__Brief__
Copy the entries below, substituting "trace" for each occurrence of "series" and changing nothing else. Leave the pictures out.

__Records supplied__
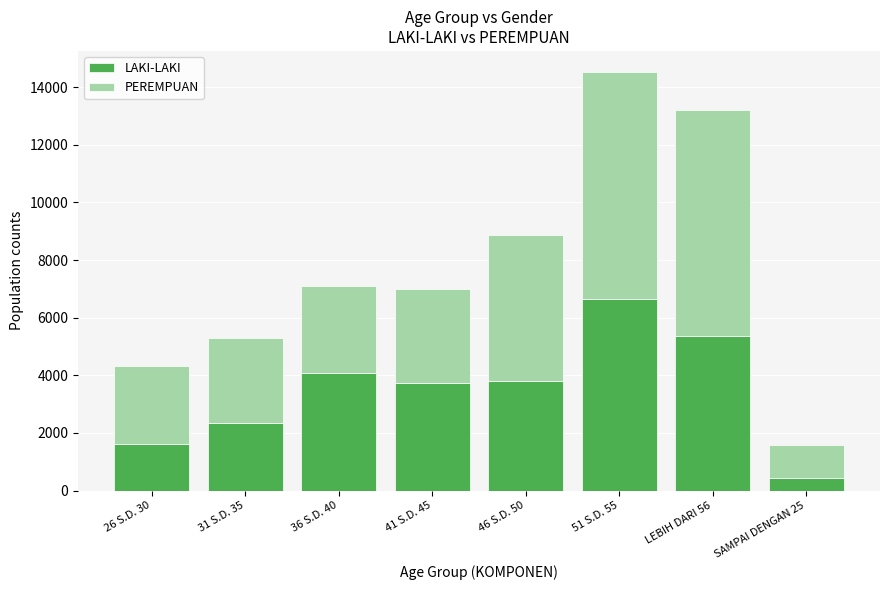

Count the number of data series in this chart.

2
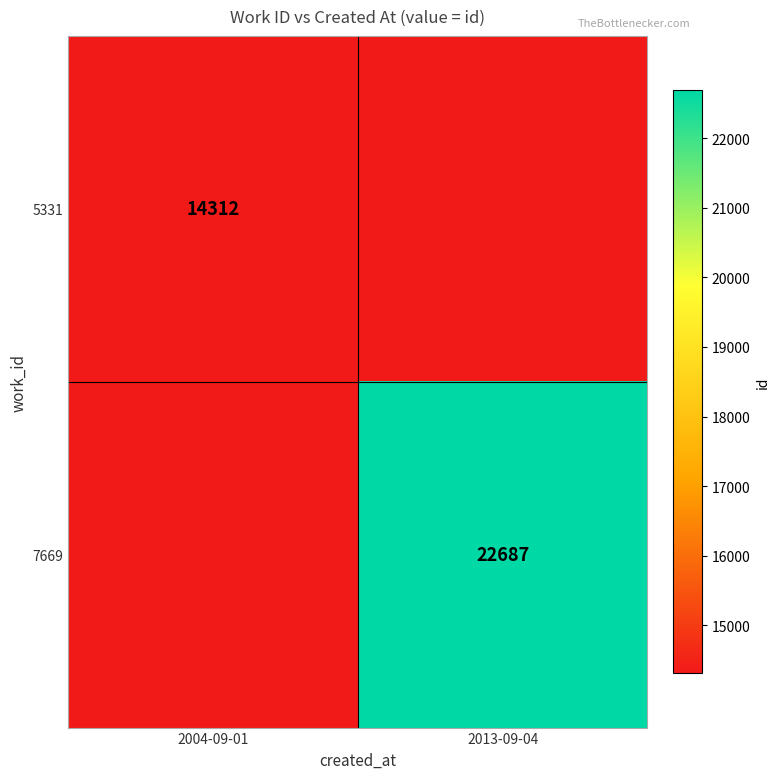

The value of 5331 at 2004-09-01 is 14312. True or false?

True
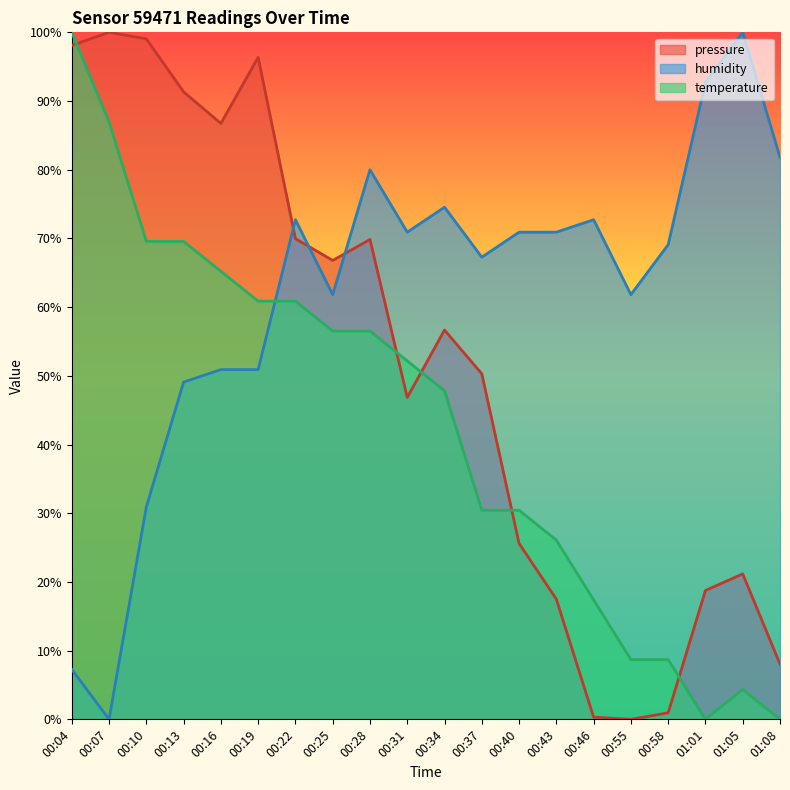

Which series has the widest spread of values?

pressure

__Expected answer__
Count the number of data trace in this chart.

2

The value of 5331 at 2004-09-01 is 14312. True or false?

True

Which trace has the widest spread of values?

pressure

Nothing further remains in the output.